Set down a faithful copy of every record below, with no images.

◆ ◆ ◆

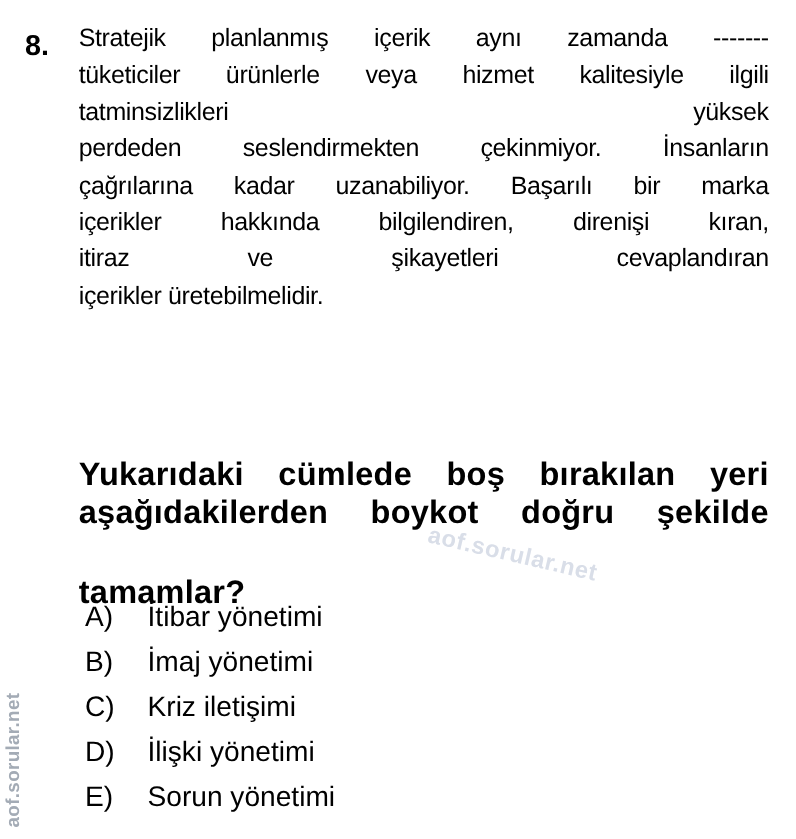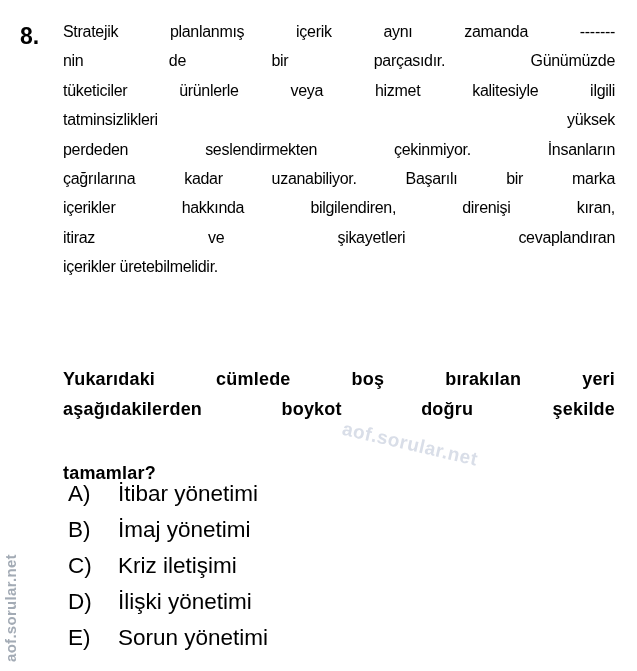--- a/index.html
+++ b/index.html
@@ -21,42 +21,42 @@
       top: 22px;
       font-size: 23px;
       font-weight: bold;
       line-height: 29.4px;
     }
     .stem {
       position: absolute;
       left: 63px;
       top: 17px;
       width: 552px;
-      font-size: 16px;
+      font-size: 20px;
       line-height: 29.4px;
       text-align: justify;
       letter-spacing: -0.3px;
     }
     .stem .line {
       display: block;
       text-align: justify;
       text-align-last: justify;
       white-space: nowrap;
       height: 29.4px;
       overflow: visible;
     }
     .stem .line.last {
       text-align-last: left;
     }
     .question {
       position: absolute;
       left: 63px;
       top: 365px;
       width: 552px;
-      font-size: 18px;
+      font-size: 26px;
       line-height: 29.5px;
       font-weight: bold;
       letter-spacing: 0.2px;
     }
     .question .line {
       display: block;
       text-align: justify;
       text-align-last: justify;
       white-space: nowrap;
       height: 29.5px;
@@ -102,21 +102,20 @@
       letter-spacing: 0.3px;
     }
   </style>
 </head>
 <body>
 
 <div class="qnum">8.</div>
 
 <div class="stem">
   <span class="line">Stratejik planlanmış içerik aynı zamanda -------</span>
-  <span class="line">nin de bir parçasıdır. Günümüzde</span>
   <span class="line">tüketiciler ürünlerle veya hizmet kalitesiyle ilgili</span>
   <span class="line">tatminsizlikleri yüksek</span>
   <span class="line">perdeden seslendirmekten çekinmiyor. İnsanların</span>
   <span class="line">çağrılarına kadar uzanabiliyor. Başarılı bir marka</span>
   <span class="line">içerikler hakkında bilgilendiren, direnişi kıran,</span>
   <span class="line">itiraz ve şikayetleri cevaplandıran</span>
   <span class="line last">içerikler üretebilmelidir.</span>
 </div>
 
 <div class="question">

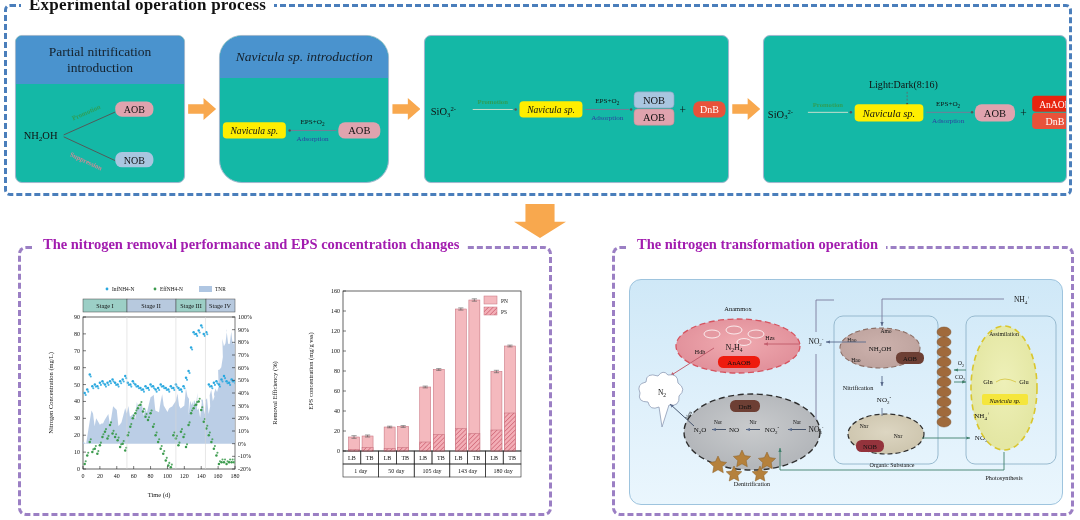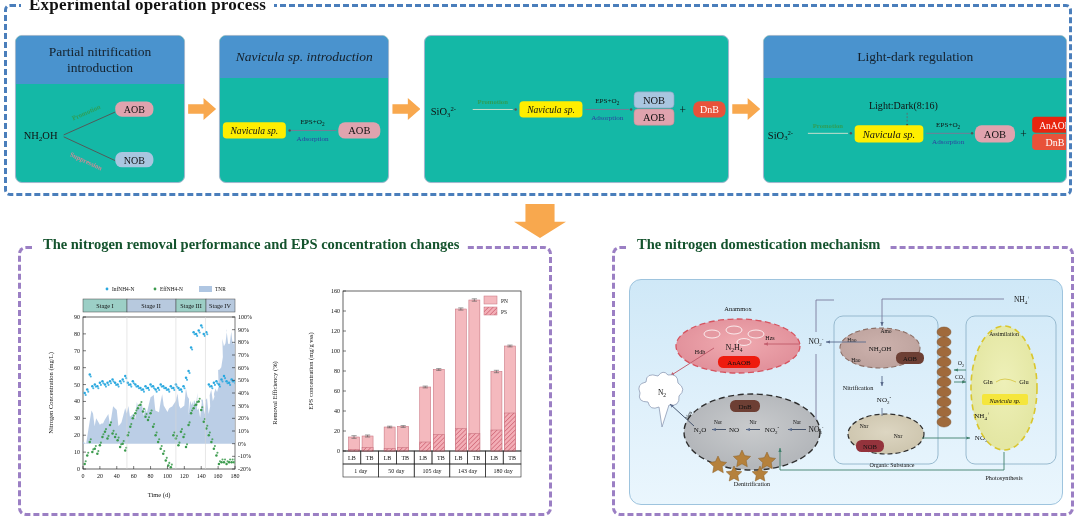--- a/index.html
+++ b/index.html
@@ -25,42 +25,42 @@
     box-shadow:0 0 0 .5px rgba(0,0,0,.03);
   }
   .proc-head {
     background:#4a93ce; color:#14212c; text-align:center;
     font-size:13.5px; line-height:1.15; padding:6px 4px;
     display:flex; align-items:center; justify-content:center; min-height:42px;
   }
   .proc-head.two { min-height:48px; }
   .proc-body { flex:1; position:relative; display:flex; align-items:center; justify-content:center; }
   .box1 { width:178px; }
-  .box2 { width:178px; }
+  .box2 { width:178px;border-radius:23px; }
   .box3 { width:320px; }
   .box4 { width:318px; }
   .gap-arrow { width:36px; display:flex; align-items:center; justify-content:center; }
   
   .oarrow {
     width:28px; height:22px; background:#f8a84e;
     clip-path: polygon(0% 28%, 55% 28%, 55% 0%, 100% 50%, 55% 100%, 55% 72%, 0% 72%);
   }
   .oarrow-down {
     width:52px; height:34px; background:#f8a84e;
     clip-path: polygon(22% 0%, 78% 0%, 78% 52%, 100% 52%, 50% 100%, 0% 52%, 22% 52%);
   }
   
   #mid-arrow { position:absolute; left:514px; top:204px; }
   
   .bot-panel { position:absolute; top:246px; height:270px; border:3px dashed #9b7fc4;
     border-radius:8px; background:#fff; }
   #bot-left { left:18px; width:534px; }
   #bot-right { left:612px; width:462px; }
   .bot-title { position:absolute; top:-13px; left:14px; background:#fff; padding:0 8px;
-    font-weight:bold; font-size:14.5px; color:#14532d; white-space:nowrap; }
+    font-weight:bold; font-size:14.5px; color:#a21caf; white-space:nowrap; }
   
   #line-chart { position:absolute; left:20px; top:30px; width:248px; height:228px; }
   #bar-chart  { position:absolute; left:278px; top:30px; width:242px; height:228px; }
   .axis-title { font-size:6.5px; fill:#111; font-family:"Liberation Serif", serif; }
   .tick { font-size:6px; fill:#111; font-family:"Liberation Serif", serif; }
   .stage-lbl { font-size:6.2px; fill:#111; font-family:"Liberation Serif", serif; }
   .legend-t { font-size:5.4px; fill:#111; font-family:"Liberation Serif", serif; }
   
   #mech { position:absolute; left:14px; top:30px; width:434px; height:226px;
     border:1px solid #9ec4de; border-radius:12px;
@@ -145,23 +145,20 @@
           <text x="298" y="50.5" font-size="10.5" text-anchor="middle" fill="#ffffff" font-family="Liberation Serif, serif">DnB</text>
         </svg>
       </div>
     </div>
 
     <div class="gap-arrow">
       <div class="oarrow"></div>
     </div>
 
     <div class="proc-box box4">
-      <div class="proc-head">
-        <span>Light-dark regulation</span>
-      </div>
       <div class="proc-body">
         <svg width="316" height="92" viewBox="0 0 316 92">
           <text x="110" y="24" font-size="10.5" fill="#111" font-family="Liberation Serif, serif">Light:Dark(8:16)</text>
           <line x1="150" y1="28" x2="150" y2="39" stroke="#666" stroke-width=".9" stroke-dasharray="2,1.6"></line>
           <circle cx="150" cy="41" r="1.2" fill="#444"></circle>
           <text x="4" y="55" font-size="11" fill="#111" font-family="Liberation Serif, serif">SiO<tspan font-size="7" dy="2">3</tspan><tspan font-size="7" dy="-6">2-</tspan></text>
           <line x1="46" y1="49.5" x2="88" y2="49.5" stroke="#cfe0cf" stroke-width="1"></line>
           <text x="67" y="44" font-size="7" font-weight="bold" text-anchor="middle" fill="#2f9e57" font-family="Liberation Serif, serif">Promotion</text>
           <circle cx="91" cy="49.5" r="1.3" fill="#555"></circle>
           <rect x="95" y="41" width="72" height="18" rx="4" fill="#ffee00"></rect>
@@ -655,21 +652,21 @@
       <rect x="185" y="17" width="13" height="8" fill="#F4B9BE" stroke="#C7707D" stroke-width=".5"></rect>
       <text x="202" y="24" class="legend-t" font-size="6">PN</text>
       <rect x="185" y="28" width="13" height="8" fill="url(#hatch)" stroke="#C7707D" stroke-width=".5"></rect>
       <text x="202" y="35" class="legend-t" font-size="6">PS</text>
     </g>
     <text transform="translate(14,92) rotate(-90)" text-anchor="middle" class="axis-title">EPS concentration (mg/g vss)</text>
   </svg>
 </div>
 
 <div class="bot-panel" id="bot-right">
-  <div class="bot-title">The nitrogen domestication mechanism</div>
+  <div class="bot-title">The nitrogen transformation operation</div>
 
   <div id="mech">
     <svg width="434" height="226" viewBox="0 0 434 226">
       <defs>
         <marker id="ah" markerWidth="5" markerHeight="5" refX="4.4" refY="1.8" orient="auto">
           <path d="M0,0 L4.6,1.8 L0,3.6 z" fill="#5a6b8c"></path>
         </marker>
         <marker id="ahr" markerWidth="5" markerHeight="5" refX="4.4" refY="1.8" orient="auto">
           <path d="M0,0 L4.6,1.8 L0,3.6 z" fill="#c4606f"></path>
         </marker>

◆ ◆ ◆

* Answer to this task:
--- a/index.html
+++ b/index.html
@@ -21,42 +21,42 @@
       top: 22px;
       font-size: 23px;
       font-weight: bold;
       line-height: 29.4px;
     }
     .stem {
       position: absolute;
       left: 63px;
       top: 17px;
       width: 552px;
-      font-size: 16px;
+      font-size: 20px;
       line-height: 29.4px;
       text-align: justify;
       letter-spacing: -0.3px;
     }
     .stem .line {
       display: block;
       text-align: justify;
       text-align-last: justify;
       white-space: nowrap;
       height: 29.4px;
       overflow: visible;
     }
     .stem .line.last {
       text-align-last: left;
     }
     .question {
       position: absolute;
       left: 63px;
       top: 365px;
       width: 552px;
-      font-size: 18px;
+      font-size: 26px;
       line-height: 29.5px;
       font-weight: bold;
       letter-spacing: 0.2px;
     }
     .question .line {
       display: block;
       text-align: justify;
       text-align-last: justify;
       white-space: nowrap;
       height: 29.5px;
@@ -102,21 +102,20 @@
       letter-spacing: 0.3px;
     }
   </style>
 </head>
 <body>
 
 <div class="qnum">8.</div>
 
 <div class="stem">
   <span class="line">Stratejik planlanmış içerik aynı zamanda -------</span>
-  <span class="line">nin de bir parçasıdır. Günümüzde</span>
   <span class="line">tüketiciler ürünlerle veya hizmet kalitesiyle ilgili</span>
   <span class="line">tatminsizlikleri yüksek</span>
   <span class="line">perdeden seslendirmekten çekinmiyor. İnsanların</span>
   <span class="line">çağrılarına kadar uzanabiliyor. Başarılı bir marka</span>
   <span class="line">içerikler hakkında bilgilendiren, direnişi kıran,</span>
   <span class="line">itiraz ve şikayetleri cevaplandıran</span>
   <span class="line last">içerikler üretebilmelidir.</span>
 </div>
 
 <div class="question">

--- a/index.html
+++ b/index.html
@@ -25,42 +25,42 @@
     box-shadow:0 0 0 .5px rgba(0,0,0,.03);
   }
   .proc-head {
     background:#4a93ce; color:#14212c; text-align:center;
     font-size:13.5px; line-height:1.15; padding:6px 4px;
     display:flex; align-items:center; justify-content:center; min-height:42px;
   }
   .proc-head.two { min-height:48px; }
   .proc-body { flex:1; position:relative; display:flex; align-items:center; justify-content:center; }
   .box1 { width:178px; }
-  .box2 { width:178px; }
+  .box2 { width:178px;border-radius:23px; }
   .box3 { width:320px; }
   .box4 { width:318px; }
   .gap-arrow { width:36px; display:flex; align-items:center; justify-content:center; }
   
   .oarrow {
     width:28px; height:22px; background:#f8a84e;
     clip-path: polygon(0% 28%, 55% 28%, 55% 0%, 100% 50%, 55% 100%, 55% 72%, 0% 72%);
   }
   .oarrow-down {
     width:52px; height:34px; background:#f8a84e;
     clip-path: polygon(22% 0%, 78% 0%, 78% 52%, 100% 52%, 50% 100%, 0% 52%, 22% 52%);
   }
   
   #mid-arrow { position:absolute; left:514px; top:204px; }
   
   .bot-panel { position:absolute; top:246px; height:270px; border:3px dashed #9b7fc4;
     border-radius:8px; background:#fff; }
   #bot-left { left:18px; width:534px; }
   #bot-right { left:612px; width:462px; }
   .bot-title { position:absolute; top:-13px; left:14px; background:#fff; padding:0 8px;
-    font-weight:bold; font-size:14.5px; color:#14532d; white-space:nowrap; }
+    font-weight:bold; font-size:14.5px; color:#a21caf; white-space:nowrap; }
   
   #line-chart { position:absolute; left:20px; top:30px; width:248px; height:228px; }
   #bar-chart  { position:absolute; left:278px; top:30px; width:242px; height:228px; }
   .axis-title { font-size:6.5px; fill:#111; font-family:"Liberation Serif", serif; }
   .tick { font-size:6px; fill:#111; font-family:"Liberation Serif", serif; }
   .stage-lbl { font-size:6.2px; fill:#111; font-family:"Liberation Serif", serif; }
   .legend-t { font-size:5.4px; fill:#111; font-family:"Liberation Serif", serif; }
   
   #mech { position:absolute; left:14px; top:30px; width:434px; height:226px;
     border:1px solid #9ec4de; border-radius:12px;
@@ -145,23 +145,20 @@
           <text x="298" y="50.5" font-size="10.5" text-anchor="middle" fill="#ffffff" font-family="Liberation Serif, serif">DnB</text>
         </svg>
       </div>
     </div>
 
     <div class="gap-arrow">
       <div class="oarrow"></div>
     </div>
 
     <div class="proc-box box4">
-      <div class="proc-head">
-        <span>Light-dark regulation</span>
-      </div>
       <div class="proc-body">
         <svg width="316" height="92" viewBox="0 0 316 92">
           <text x="110" y="24" font-size="10.5" fill="#111" font-family="Liberation Serif, serif">Light:Dark(8:16)</text>
           <line x1="150" y1="28" x2="150" y2="39" stroke="#666" stroke-width=".9" stroke-dasharray="2,1.6"></line>
           <circle cx="150" cy="41" r="1.2" fill="#444"></circle>
           <text x="4" y="55" font-size="11" fill="#111" font-family="Liberation Serif, serif">SiO<tspan font-size="7" dy="2">3</tspan><tspan font-size="7" dy="-6">2-</tspan></text>
           <line x1="46" y1="49.5" x2="88" y2="49.5" stroke="#cfe0cf" stroke-width="1"></line>
           <text x="67" y="44" font-size="7" font-weight="bold" text-anchor="middle" fill="#2f9e57" font-family="Liberation Serif, serif">Promotion</text>
           <circle cx="91" cy="49.5" r="1.3" fill="#555"></circle>
           <rect x="95" y="41" width="72" height="18" rx="4" fill="#ffee00"></rect>
@@ -655,21 +652,21 @@
       <rect x="185" y="17" width="13" height="8" fill="#F4B9BE" stroke="#C7707D" stroke-width=".5"></rect>
       <text x="202" y="24" class="legend-t" font-size="6">PN</text>
       <rect x="185" y="28" width="13" height="8" fill="url(#hatch)" stroke="#C7707D" stroke-width=".5"></rect>
       <text x="202" y="35" class="legend-t" font-size="6">PS</text>
     </g>
     <text transform="translate(14,92) rotate(-90)" text-anchor="middle" class="axis-title">EPS concentration (mg/g vss)</text>
   </svg>
 </div>
 
 <div class="bot-panel" id="bot-right">
-  <div class="bot-title">The nitrogen domestication mechanism</div>
+  <div class="bot-title">The nitrogen transformation operation</div>
 
   <div id="mech">
     <svg width="434" height="226" viewBox="0 0 434 226">
       <defs>
         <marker id="ah" markerWidth="5" markerHeight="5" refX="4.4" refY="1.8" orient="auto">
           <path d="M0,0 L4.6,1.8 L0,3.6 z" fill="#5a6b8c"></path>
         </marker>
         <marker id="ahr" markerWidth="5" markerHeight="5" refX="4.4" refY="1.8" orient="auto">
           <path d="M0,0 L4.6,1.8 L0,3.6 z" fill="#c4606f"></path>
         </marker>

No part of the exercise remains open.